- What the exercise asks:
Render the lines below as a numbered list, from the line containing "raison de 5g par jour." through the line containing "consommation de spiruline", both included, and leave out any blank lines.

BEGIN

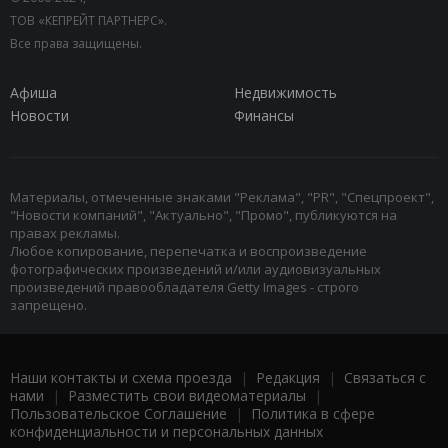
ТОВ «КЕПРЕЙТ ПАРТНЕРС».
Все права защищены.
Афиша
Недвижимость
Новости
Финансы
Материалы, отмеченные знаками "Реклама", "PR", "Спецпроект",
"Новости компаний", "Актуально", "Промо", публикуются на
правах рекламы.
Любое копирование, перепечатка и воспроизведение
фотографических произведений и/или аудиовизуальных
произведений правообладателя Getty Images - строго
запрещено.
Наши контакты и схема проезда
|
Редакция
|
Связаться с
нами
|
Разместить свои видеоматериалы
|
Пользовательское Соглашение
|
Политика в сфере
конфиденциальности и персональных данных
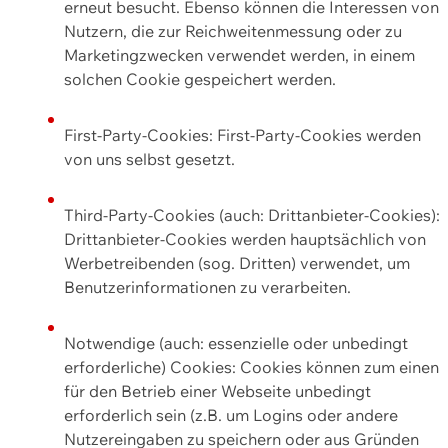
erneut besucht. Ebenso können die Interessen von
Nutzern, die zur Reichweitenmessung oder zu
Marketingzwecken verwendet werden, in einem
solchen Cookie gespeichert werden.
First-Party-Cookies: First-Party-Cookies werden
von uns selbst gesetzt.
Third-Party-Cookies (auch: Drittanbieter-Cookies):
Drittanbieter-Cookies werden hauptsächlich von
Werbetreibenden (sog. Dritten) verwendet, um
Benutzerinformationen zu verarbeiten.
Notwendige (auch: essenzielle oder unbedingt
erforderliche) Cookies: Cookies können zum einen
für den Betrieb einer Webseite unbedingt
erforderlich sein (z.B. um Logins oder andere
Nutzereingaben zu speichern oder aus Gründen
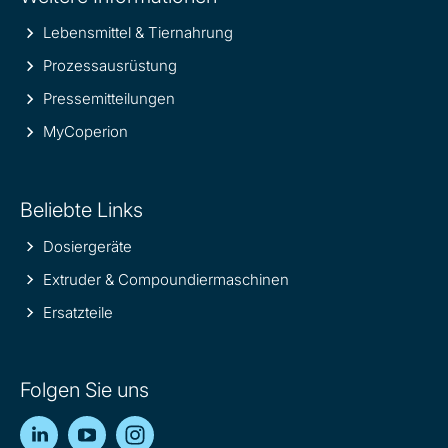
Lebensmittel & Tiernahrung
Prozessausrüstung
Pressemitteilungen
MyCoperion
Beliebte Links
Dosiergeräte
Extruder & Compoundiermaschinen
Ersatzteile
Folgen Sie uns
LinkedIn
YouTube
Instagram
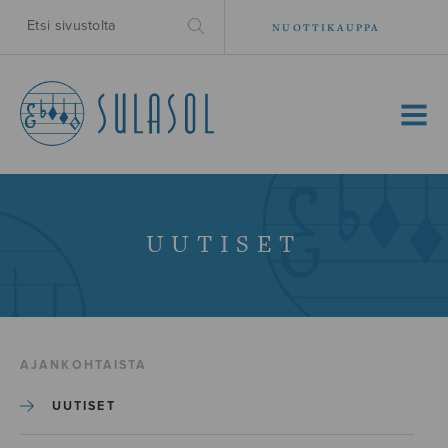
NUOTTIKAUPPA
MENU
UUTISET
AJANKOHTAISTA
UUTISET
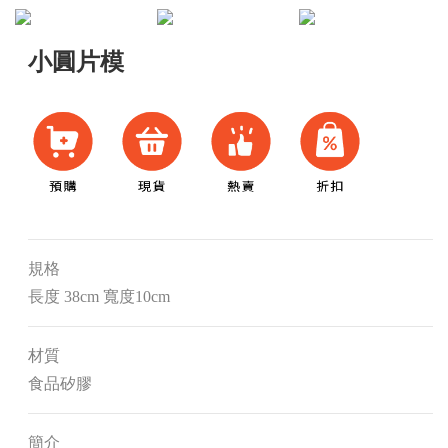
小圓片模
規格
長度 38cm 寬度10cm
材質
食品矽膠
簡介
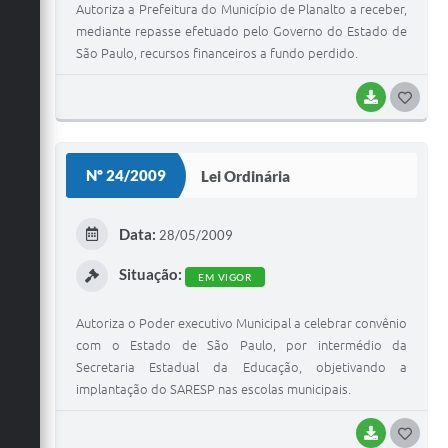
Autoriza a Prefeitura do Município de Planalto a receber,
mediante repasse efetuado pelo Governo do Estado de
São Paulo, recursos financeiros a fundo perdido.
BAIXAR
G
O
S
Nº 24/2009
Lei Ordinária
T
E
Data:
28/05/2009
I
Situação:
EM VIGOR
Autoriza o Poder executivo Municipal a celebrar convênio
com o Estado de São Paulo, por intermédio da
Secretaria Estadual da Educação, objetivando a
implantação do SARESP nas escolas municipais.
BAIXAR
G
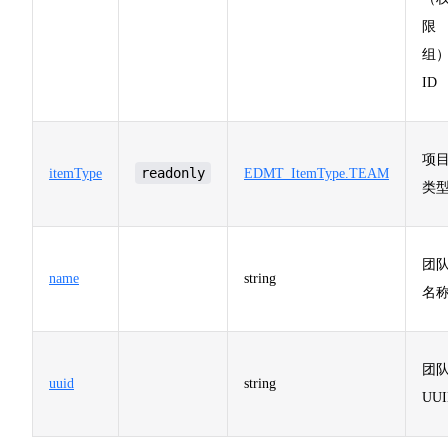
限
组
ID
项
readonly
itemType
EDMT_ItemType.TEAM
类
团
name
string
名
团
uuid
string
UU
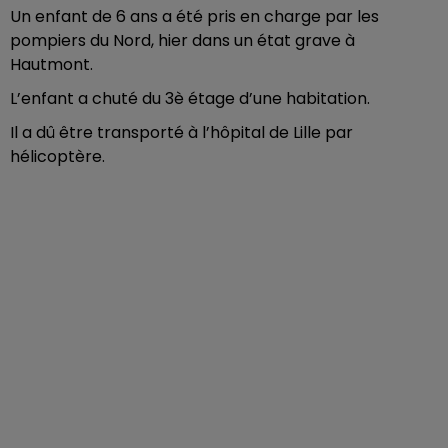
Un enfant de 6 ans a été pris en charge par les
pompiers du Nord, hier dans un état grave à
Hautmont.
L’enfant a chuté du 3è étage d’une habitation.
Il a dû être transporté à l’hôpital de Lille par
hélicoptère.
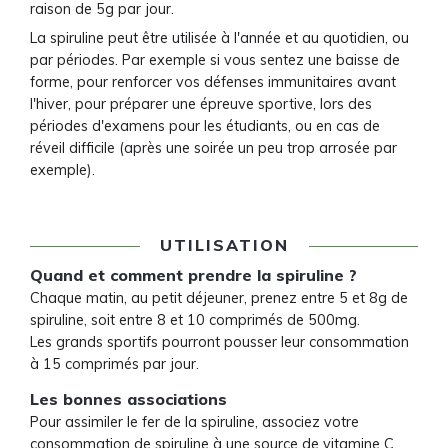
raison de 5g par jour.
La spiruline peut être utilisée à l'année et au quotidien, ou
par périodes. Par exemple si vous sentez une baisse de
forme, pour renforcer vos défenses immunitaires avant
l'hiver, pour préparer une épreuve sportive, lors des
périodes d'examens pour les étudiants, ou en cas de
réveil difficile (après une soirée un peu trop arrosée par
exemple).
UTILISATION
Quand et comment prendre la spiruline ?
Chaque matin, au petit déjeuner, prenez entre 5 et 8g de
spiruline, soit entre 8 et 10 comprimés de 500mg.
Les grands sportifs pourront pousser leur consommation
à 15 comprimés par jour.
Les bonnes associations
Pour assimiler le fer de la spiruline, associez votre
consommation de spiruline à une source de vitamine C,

END
BEGIN

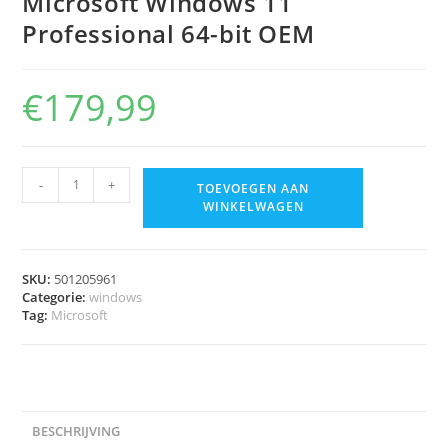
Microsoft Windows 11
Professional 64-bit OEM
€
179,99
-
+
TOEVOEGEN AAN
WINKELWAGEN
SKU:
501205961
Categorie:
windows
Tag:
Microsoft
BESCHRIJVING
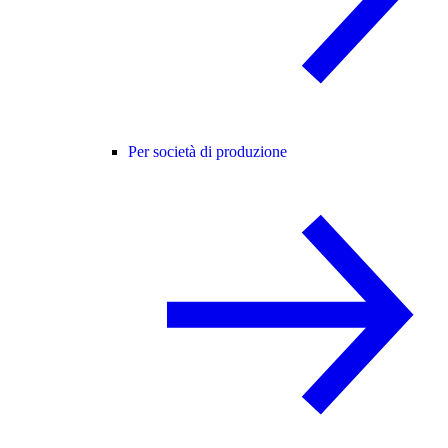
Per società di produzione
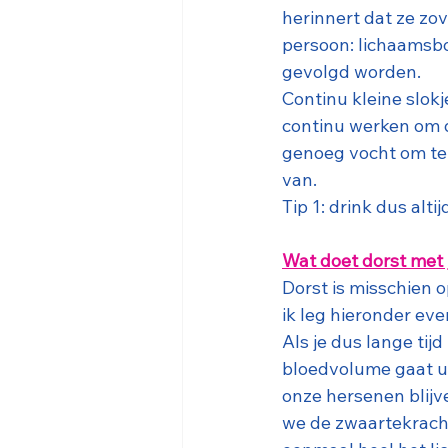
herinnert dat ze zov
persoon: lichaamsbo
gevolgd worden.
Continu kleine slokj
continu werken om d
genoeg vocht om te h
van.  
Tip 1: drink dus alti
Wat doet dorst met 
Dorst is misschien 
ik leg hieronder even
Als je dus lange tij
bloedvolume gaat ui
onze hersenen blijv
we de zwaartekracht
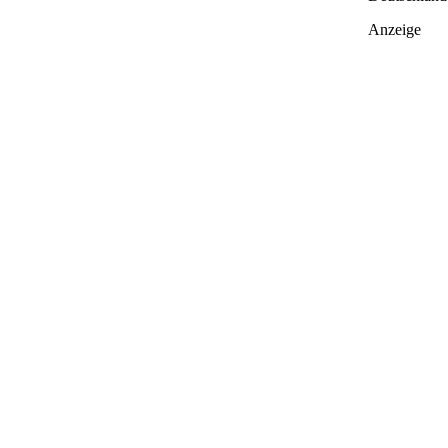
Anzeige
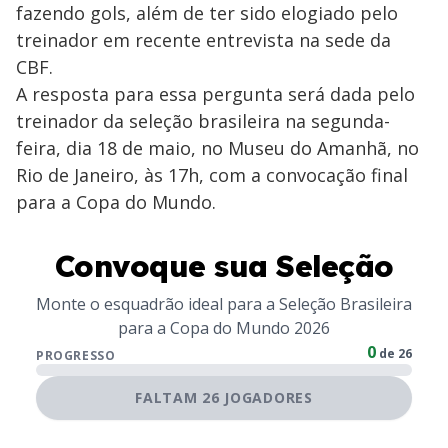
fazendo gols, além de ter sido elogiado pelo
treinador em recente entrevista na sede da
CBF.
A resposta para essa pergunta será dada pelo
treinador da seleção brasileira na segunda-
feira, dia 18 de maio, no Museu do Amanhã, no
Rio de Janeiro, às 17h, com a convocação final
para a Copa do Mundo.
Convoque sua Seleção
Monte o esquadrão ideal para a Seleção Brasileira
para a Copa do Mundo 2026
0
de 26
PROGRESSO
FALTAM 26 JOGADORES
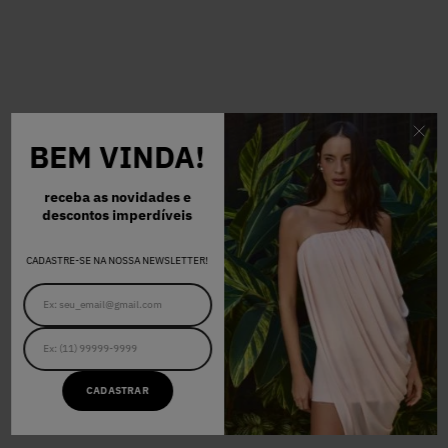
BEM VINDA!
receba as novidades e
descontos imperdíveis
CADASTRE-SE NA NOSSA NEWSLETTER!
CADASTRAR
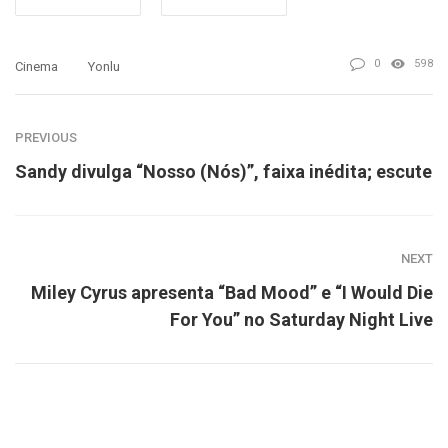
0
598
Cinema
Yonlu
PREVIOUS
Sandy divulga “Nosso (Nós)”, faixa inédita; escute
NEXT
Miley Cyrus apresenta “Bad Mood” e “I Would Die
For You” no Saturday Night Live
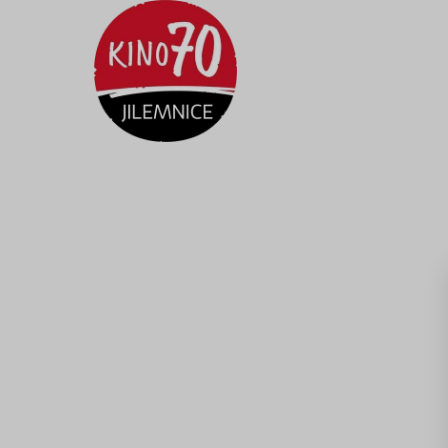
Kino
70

END
BEGIN

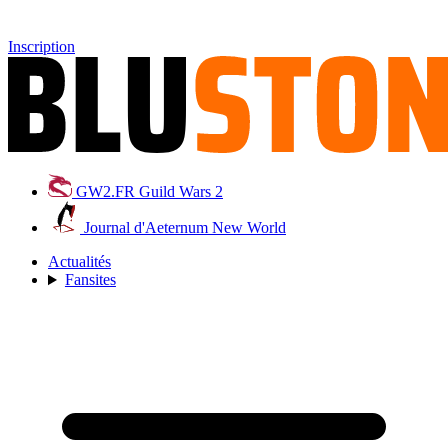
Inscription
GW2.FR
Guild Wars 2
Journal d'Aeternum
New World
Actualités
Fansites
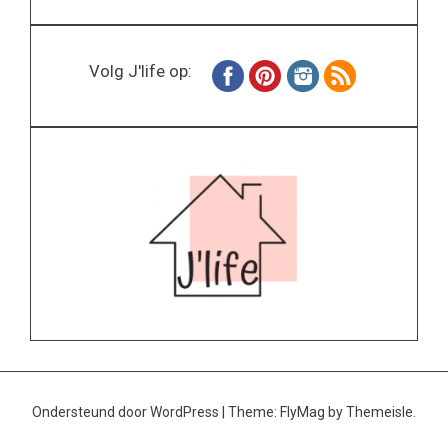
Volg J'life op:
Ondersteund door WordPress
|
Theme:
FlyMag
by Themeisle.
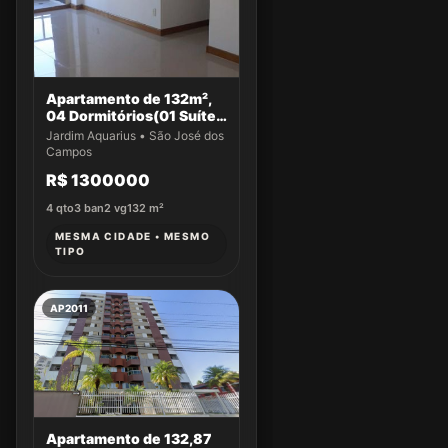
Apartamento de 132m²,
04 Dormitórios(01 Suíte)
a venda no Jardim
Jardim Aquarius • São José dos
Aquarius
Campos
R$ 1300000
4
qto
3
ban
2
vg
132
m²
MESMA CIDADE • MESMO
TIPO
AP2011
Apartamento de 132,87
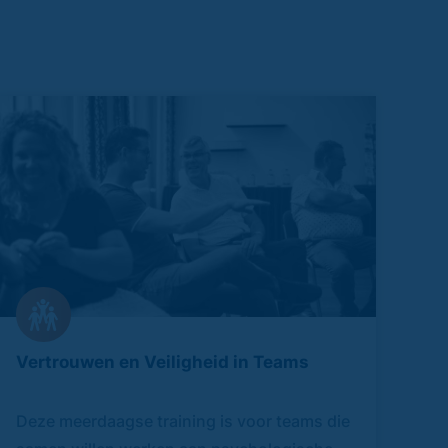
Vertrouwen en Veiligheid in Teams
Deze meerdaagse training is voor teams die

END

- Output:
1. raison de 5g par jour.
2. La spiruline peut être utilisée à l'année et au quotidien, ou
3. par périodes. Par exemple si vous sentez une baisse de
4. forme, pour renforcer vos défenses immunitaires avant
5. l'hiver, pour préparer une épreuve sportive, lors des
6. périodes d'examens pour les étudiants, ou en cas de
7. réveil difficile (après une soirée un peu trop arrosée par
8. exemple).
9. UTILISATION
10. Quand et comment prendre la spiruline ?
11. Chaque matin, au petit déjeuner, prenez entre 5 et 8g de
12. spiruline, soit entre 8 et 10 comprimés de 500mg.
13. Les grands sportifs pourront pousser leur consommation
14. à 15 comprimés par jour.
15. Les bonnes associations
16. Pour assimiler le fer de la spiruline, associez votre
17. consommation de spiruline à une source de vitamine C,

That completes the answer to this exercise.